If we agree on the basics that new problems, such as those derived from globalization, require radical new approaches, then we should be able to agree on the principle that innovation should be the main axis to confront the new economic and democratic cycle.
It would be useful to understand which forms in cities this innovation may adopt. On the political side, for instance, cities are innovating both in macro and micro-politics.
At the micro scale, new paradigms of civic participation are been experienced in cities, many of them under the umbrella of what we can call city-making or, at an even smaller scale, place-making. This micro-scale participatory processes, and the new labs and institutions that host them, will be subject of a further treatment in this “How to face globalization” series of posts.
On the macro side, the most important cities in Spain hosted in 2011 the “innovative” and spontaneous 15-M wave of political discontent, and New York witnessed the “Occupy Wall Street” protest movement. In Western countries, the 15-M has been one of the most relevant expression of discontent since the beginning of the crisis.
Although in 2013 the 15-M was on the verge of failing due to the lack of a political implementation, today, at the dawn of 2015 and with a series of political elections (local, regional and national) beginning in a few months, the political expression of 15-M (“Podemos” party), has irrupted on the political map as a fresh stream, whose positive consequences go far beyond their actual program, forcing traditional parties to double their bets on reforms towards equity and transparency.
So there is non-negligible flow of innovation in politics coming out of cities at this precise moment of times, originated symbolically in their central squares or plazas, and whose effects are spreading over their countries (the Arab spring is another example). Countries, shaped like the European institutions around regions, are not yet identifying cities as providers of solutions to the most acute problems of our societies (unemployment, climate change, demographic stagnation,…). In the worst case, country governments are directly attempting to prevent cities from finding successful ways out of the austerity labyrinth as is the case in Spain, whose government recently passed a bill that treats cities and city halls as minor institutions whose finances have to be supervised and whose policies reduced and kept to a minimum.
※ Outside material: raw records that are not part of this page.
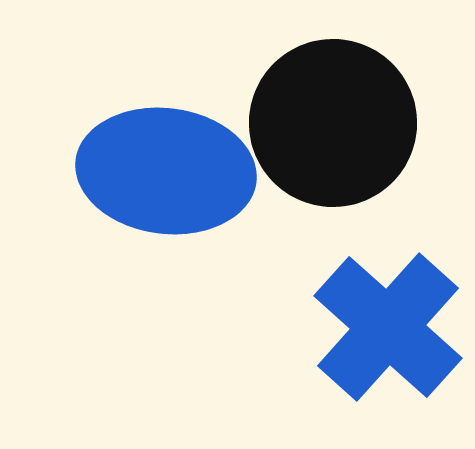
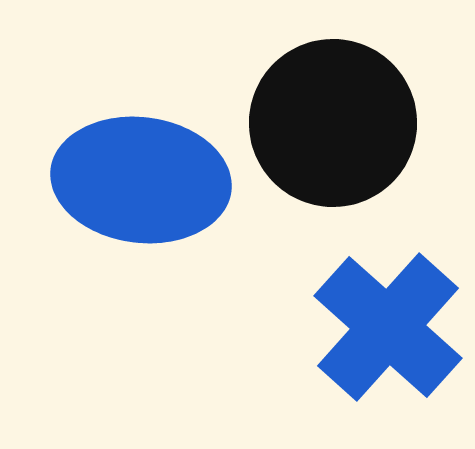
blue ellipse: moved 25 px left, 9 px down
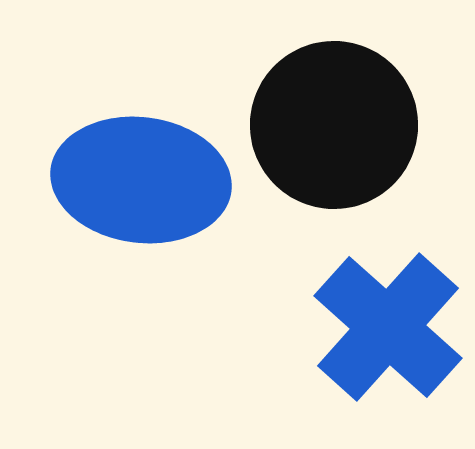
black circle: moved 1 px right, 2 px down
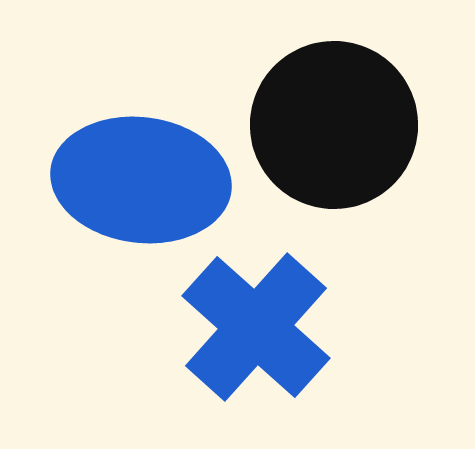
blue cross: moved 132 px left
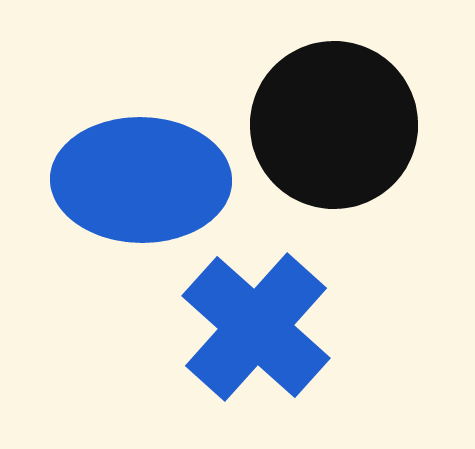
blue ellipse: rotated 6 degrees counterclockwise
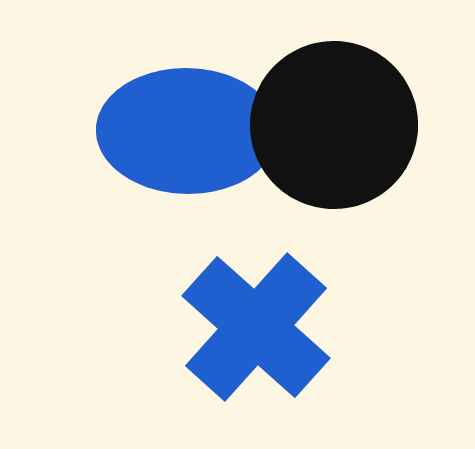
blue ellipse: moved 46 px right, 49 px up
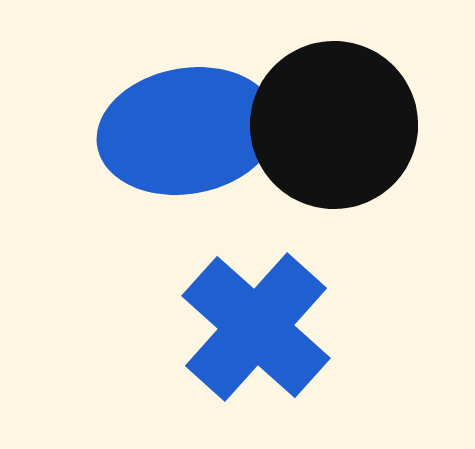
blue ellipse: rotated 11 degrees counterclockwise
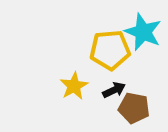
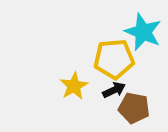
yellow pentagon: moved 4 px right, 9 px down
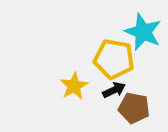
yellow pentagon: rotated 15 degrees clockwise
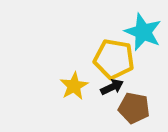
black arrow: moved 2 px left, 3 px up
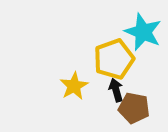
yellow pentagon: rotated 30 degrees counterclockwise
black arrow: moved 4 px right, 3 px down; rotated 80 degrees counterclockwise
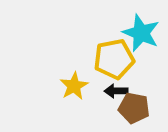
cyan star: moved 2 px left, 1 px down
yellow pentagon: rotated 9 degrees clockwise
black arrow: moved 1 px down; rotated 75 degrees counterclockwise
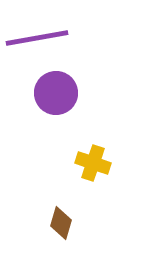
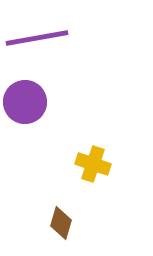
purple circle: moved 31 px left, 9 px down
yellow cross: moved 1 px down
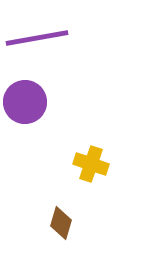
yellow cross: moved 2 px left
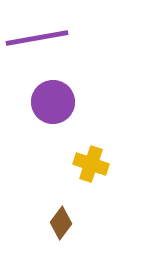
purple circle: moved 28 px right
brown diamond: rotated 20 degrees clockwise
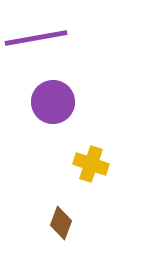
purple line: moved 1 px left
brown diamond: rotated 16 degrees counterclockwise
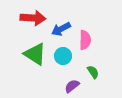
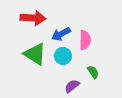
blue arrow: moved 5 px down
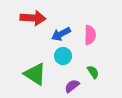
pink semicircle: moved 5 px right, 5 px up
green triangle: moved 20 px down
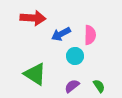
cyan circle: moved 12 px right
green semicircle: moved 6 px right, 14 px down
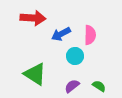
green semicircle: rotated 24 degrees counterclockwise
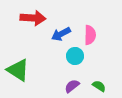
green triangle: moved 17 px left, 4 px up
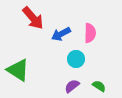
red arrow: rotated 45 degrees clockwise
pink semicircle: moved 2 px up
cyan circle: moved 1 px right, 3 px down
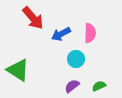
green semicircle: rotated 56 degrees counterclockwise
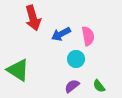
red arrow: rotated 25 degrees clockwise
pink semicircle: moved 2 px left, 3 px down; rotated 12 degrees counterclockwise
green semicircle: rotated 104 degrees counterclockwise
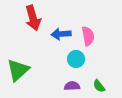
blue arrow: rotated 24 degrees clockwise
green triangle: rotated 45 degrees clockwise
purple semicircle: rotated 35 degrees clockwise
According to the Spanish government, cities’ field of action should reduce, in short, at ensuring that buses arrive on time and that streets are clean enough. Energy, education, innovation, employment or, in other words, the policies that really make citizens (not cities!!!) smarter and resilient to new crisis should be planned, designed and executed by institutions (regional, national and continental) with little or none contact with citizens. In the case of Spain, and maybe in the case of Greece too, the political articulation of the protests movements coming out of cities is making his way through most of the institutional layers (paradoxically, “Podemos” Spanish party will not directly run for city council elections, leaving its political space to other grassroot or so-called citizen platforms, like “Ganemos Madrid or Guanyem Barcelona”).
Greek national elections are scheduled for the end of January; Spanish national elections will be held next fall. We will be able to know, in a ten month timeframe, up to what extent exactly the political movements originated in Spanish and Greek cities are capable of infecting their respective countries with these new fresh politics.